Sunday, April 03, 2005

High-tech Nepali lab manufacturing IOL

“I waited for a whole year so I could have my operation done by the doctors from Nepal,” said 80 years old Begum of Tangail in Bangladesh during a cataract eye camp. There is no doubt. Tilganga Eye Centre of Kathmandu, Nepal is the leader in blindness prevention in the region.

Inside Nepal, Tilganga is the centre of excellence. Every year at the Tilganga Eye Centre around 100,000 patients with cataract problems are implanted with IOL. Cataracts are treated by implantation of the Intraocular Lens (IOL) through surgery. However, very few might know that the IOL used for cataract surgery is in fact made at the Fred Hollows Foundation IOL Lab in the Tilganga Eye Centre. When one at first visits the Tilganga Eye Centre, it is hard to believe that inside the building lies a state of the art, high-tech lab – the best in the country and in South Asia. Certified by a handful of quality control agencies like ISO 9002 across the globe, it is clearly the prize scientific laboratories in Nepal.

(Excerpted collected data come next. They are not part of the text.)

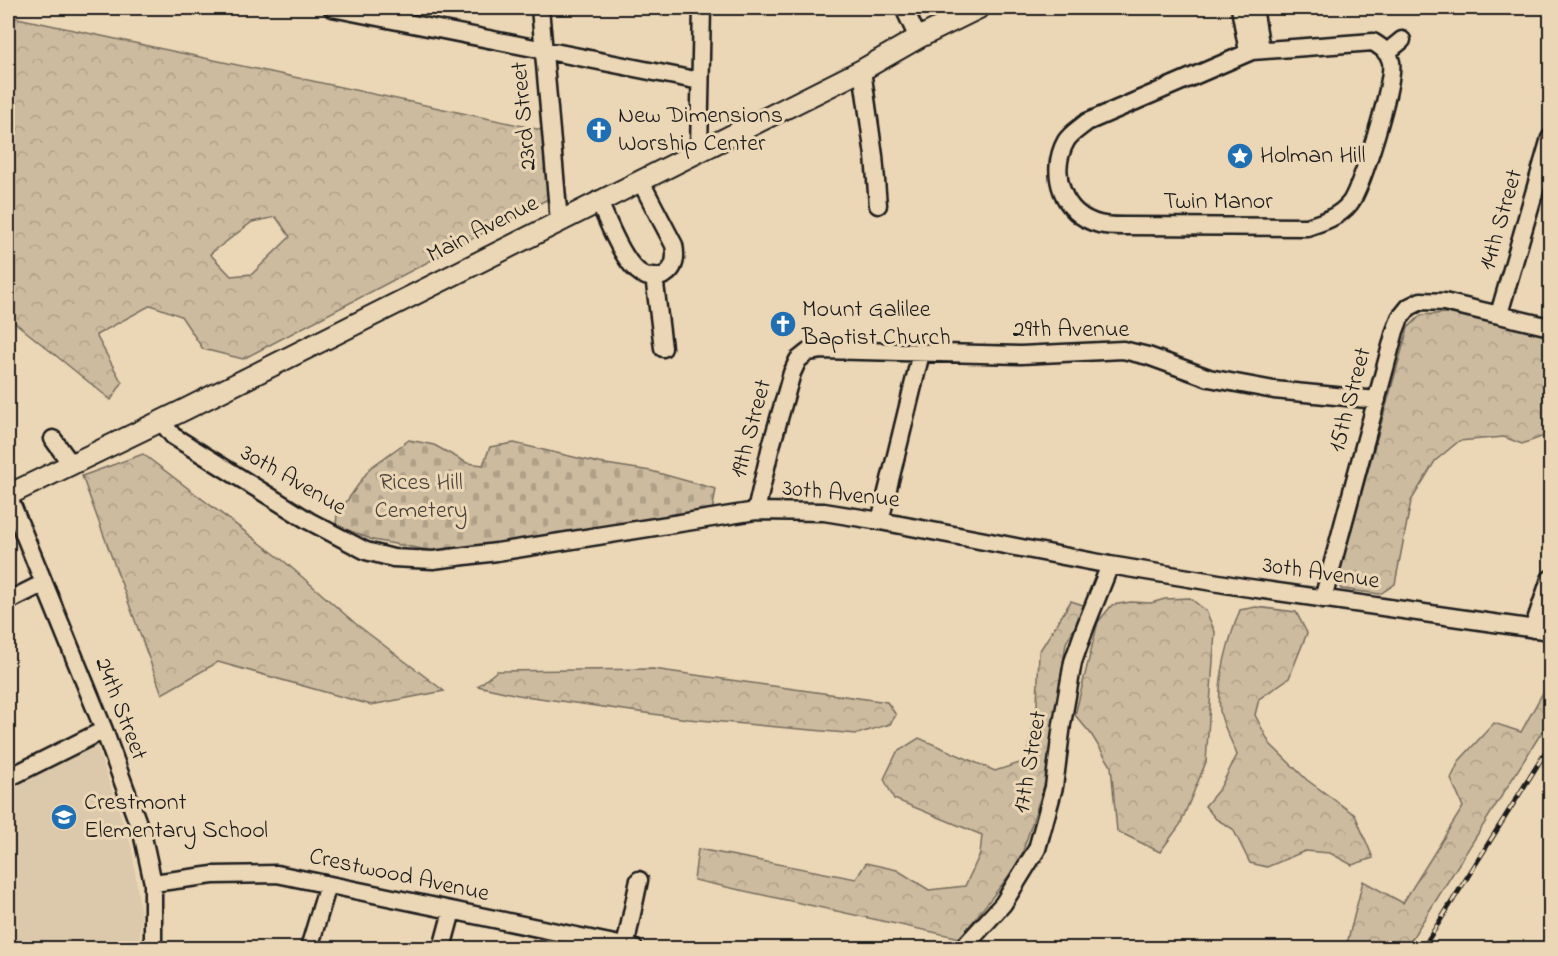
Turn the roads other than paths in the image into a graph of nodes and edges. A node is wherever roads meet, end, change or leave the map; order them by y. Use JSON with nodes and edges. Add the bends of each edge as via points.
{"nodes":[{"id":1,"x":332,"y":8,"type":"edge"},
{"id":2,"x":540,"y":8,"type":"edge"},
{"id":3,"x":702,"y":8,"type":"edge"},
{"id":4,"x":904,"y":8,"type":"edge"},
{"id":5,"x":979,"y":8,"type":"edge"},
{"id":6,"x":1240,"y":8,"type":"edge"},
{"id":7,"x":1254,"y":8,"type":"edge"},
{"id":8,"x":918,"y":38,"type":"junction"},
{"id":9,"x":1402,"y":40,"type":"dead end"},
{"id":10,"x":544,"y":50,"type":"junction"},
{"id":11,"x":1255,"y":51,"type":"junction"},
{"id":12,"x":1386,"y":53,"type":"junction"},
{"id":13,"x":862,"y":70,"type":"junction"},
{"id":14,"x":700,"y":81,"type":"junction"},
{"id":15,"x":1551,"y":138,"type":"edge"},
{"id":16,"x":699,"y":150,"type":"junction"},
{"id":17,"x":640,"y":180,"type":"junction"},
{"id":18,"x":598,"y":200,"type":"junction"},
{"id":19,"x":878,"y":205,"type":"dead end"},
{"id":20,"x":559,"y":221,"type":"junction"},
{"id":21,"x":654,"y":276,"type":"junction"},
{"id":22,"x":1499,"y":314,"type":"junction"},
{"id":23,"x":1551,"y":327,"type":"edge"},
{"id":24,"x":663,"y":348,"type":"dead end"},
{"id":25,"x":921,"y":352,"type":"junction"},
{"id":26,"x":798,"y":360,"type":"joint"},
{"id":27,"x":1377,"y":400,"type":"junction"},
{"id":28,"x":161,"y":421,"type":"junction"},
{"id":29,"x":53,"y":439,"type":"dead end"},
{"id":30,"x":71,"y":464,"type":"junction"},
{"id":31,"x":8,"y":495,"type":"edge"},
{"id":32,"x":756,"y":512,"type":"junction"},
{"id":33,"x":880,"y":521,"type":"junction"},
{"id":34,"x":1110,"y":565,"type":"junction"},
{"id":35,"x":1551,"y":579,"type":"edge"},
{"id":36,"x":44,"y":583,"type":"junction"},
{"id":37,"x":1323,"y":599,"type":"junction"},
{"id":38,"x":8,"y":601,"type":"edge"},
{"id":39,"x":1533,"y":629,"type":"junction"},
{"id":40,"x":1551,"y":631,"type":"edge"},
{"id":41,"x":104,"y":730,"type":"junction"},
{"id":42,"x":8,"y":778,"type":"edge"},
{"id":43,"x":639,"y":880,"type":"dead end"},
{"id":44,"x":153,"y":883,"type":"junction"},
{"id":45,"x":328,"y":885,"type":"junction"},
{"id":46,"x":452,"y":911,"type":"junction"},
{"id":47,"x":574,"y":943,"type":"edge"},
{"id":48,"x":153,"y":948,"type":"edge"},
{"id":49,"x":309,"y":948,"type":"edge"},
{"id":50,"x":442,"y":948,"type":"edge"},
{"id":51,"x":629,"y":948,"type":"edge"},
{"id":52,"x":963,"y":948,"type":"edge"}],
"edges":[{"from":1,"to":10,"type":"street"},
{"from":2,"to":10,"type":"street","name":"23rd Street"},
{"from":3,"to":14,"type":"street"},
{"from":4,"to":8,"type":"street"},
{"from":5,"to":8,"type":"main road","name":"Main Avenue"},
{"from":6,"to":11,"type":"street"},
{"from":7,"to":11,"type":"street"},
{"from":8,"to":13,"type":"main road","name":"Main Avenue"},
{"from":9,"to":12,"type":"street"},
{"from":10,"to":14,"type":"street"},
{"from":10,"to":20,"type":"street","name":"23rd Street"},
{"from":11,"to":12,"type":"street","name":"Twin Manor","via":[[1373,42]]},
{"from":11,"to":12,"type":"street","name":"Twin Manor","via":[[1087,122],[1066,139],[1057,163],[1060,189],[1075,211],[1098,224],[1123,226],[1307,227],[1329,221],[1349,204],[1362,181],[1388,89],[1391,62]]},
{"from":13,"to":16,"type":"main road","name":"Main Avenue"},
{"from":13,"to":19,"type":"street"},
{"from":14,"to":16,"type":"street"},
{"from":15,"to":22,"type":"street","name":"14th Street"},
{"from":16,"to":17,"type":"main road","name":"Main Avenue"},
{"from":17,"to":18,"type":"main road","name":"Main Avenue"},
{"from":17,"to":21,"type":"street","via":[[676,255],[668,273]]},
{"from":18,"to":20,"type":"main road","name":"Main Avenue"},
{"from":18,"to":21,"type":"street","via":[[628,262],[637,272]]},
{"from":20,"to":28,"type":"main road","name":"Main Avenue"},
{"from":21,"to":24,"type":"street"},
{"from":22,"to":23,"type":"street"},
{"from":22,"to":27,"type":"street","name":"15th Street","via":[[1444,302],[1421,301],[1409,307],[1395,331]]},
{"from":25,"to":26,"type":"street","name":"29th Avenue","via":[[821,350],[808,352]]},
{"from":25,"to":27,"type":"street","name":"29th Avenue","via":[[1021,355],[1123,350],[1209,378],[1274,390]]},
{"from":25,"to":33,"type":"street"},
{"from":26,"to":32,"type":"street","name":"19th Street","via":[[776,428]]},
{"from":27,"to":37,"type":"street","name":"15th Street"},
{"from":28,"to":30,"type":"main road","name":"Main Avenue"},
{"from":28,"to":32,"type":"street","name":"30th Avenue","via":[[173,436],[309,521],[366,551],[393,558],[433,560],[486,554]]},
{"from":29,"to":30,"type":"street"},
{"from":30,"to":31,"type":"main road","name":"Main Avenue"},
{"from":31,"to":36,"type":"street","name":"24th Street"},
{"from":32,"to":33,"type":"street","name":"30th Avenue","via":[[824,513]]},
{"from":33,"to":34,"type":"street","name":"30th Avenue"},
{"from":34,"to":37,"type":"street","name":"30th Avenue"},
{"from":34,"to":52,"type":"street","name":"17th Street","via":[[1073,662],[1054,787],[1038,849],[1003,904]]},
{"from":35,"to":39,"type":"street"},
{"from":36,"to":38,"type":"street"},
{"from":36,"to":41,"type":"street","name":"24th Street"},
{"from":37,"to":39,"type":"street","name":"30th Avenue"},
{"from":39,"to":40,"type":"street","name":"30th Avenue"},
{"from":41,"to":42,"type":"street"},
{"from":41,"to":44,"type":"street","name":"24th Street","via":[[143,837]]},
{"from":43,"to":51,"type":"street"},
{"from":44,"to":45,"type":"street","name":"Crestwood Avenue","via":[[213,875],[277,874]]},
{"from":44,"to":48,"type":"street","name":"24th Street"},
{"from":45,"to":46,"type":"street","name":"Crestwood Avenue"},
{"from":45,"to":49,"type":"street"},
{"from":46,"to":47,"type":"street","name":"Crestwood Avenue"},
{"from":46,"to":50,"type":"street"},
{"from":47,"to":51,"type":"street","name":"Crestwood Avenue"}]}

Mainly established for service purposes the laboratory is capable to produce around 1500 lenses everyday. At first, Tilganga manufactured only 33,000 lenses a year but now the lab has a capability of to produce up to 350,000 each year. "From the very beginning we focused on low cost high quality production," said Dr Sandruik, Medical Director of Tilganga. Furthermore, all the technicians involved in the manufacturing process are Nepalese. According to Rabindra Kumar Shrestha, Engineer of the lab, the lenses produced by Nepalese technicians are exported to more than fifty countries. "And the demand is increasing," adds Shrestha.

The centre exports IOLs mostly to developing countries of Latin America, South Asia, South-East Asia, Africa and South Africa. Pleased with the development of the Centre Dr. Ruit said, "In the beginning we suffered a lot while establishing this high-tech manufacturing laboratory because it was a new technology and there was no way to compromise in quality."

Around a decade ago a lens used to cost about 4 to 5 thousand, which has now been lowered to 6 Australian dollars in the Nepalese market, however, the exporting rate is around 8 Australian dollars. Before this IOL implants were only limited to the rich and high-class families. The poor and lower class families had to manage with thick power glasses. But now over 99 percent of the cataract patients are implanted with the IOL lens in Nepal.

The implantation of the lens takes around 10 minutes. And a patient can see within 24 hours. Dr. Ruit has in one day planted the lens in more than 100 patients, while at various eye camps in different districts. Other than eye services within the valley Tilganga also organises eye camps in various remote hilly districts from time to time. Similarly, the centre donates around 4000 lens to various eye centres of remote villages each year.

However, there is still a long way to go. With new doctors being trained overseas like Dr Suman Thapa, the only glaucoma specialist in Nepal who trained in Australia, the legacy of Dr Ruit will continue. The Nepal Eye Glaucoma Clinic, the first ever in the country, will soon be built in Tilganga and a group of Australians a re working hard to raise the money. With these initiations, within the next 10 years the field of eye care in Nepal will match that of the world.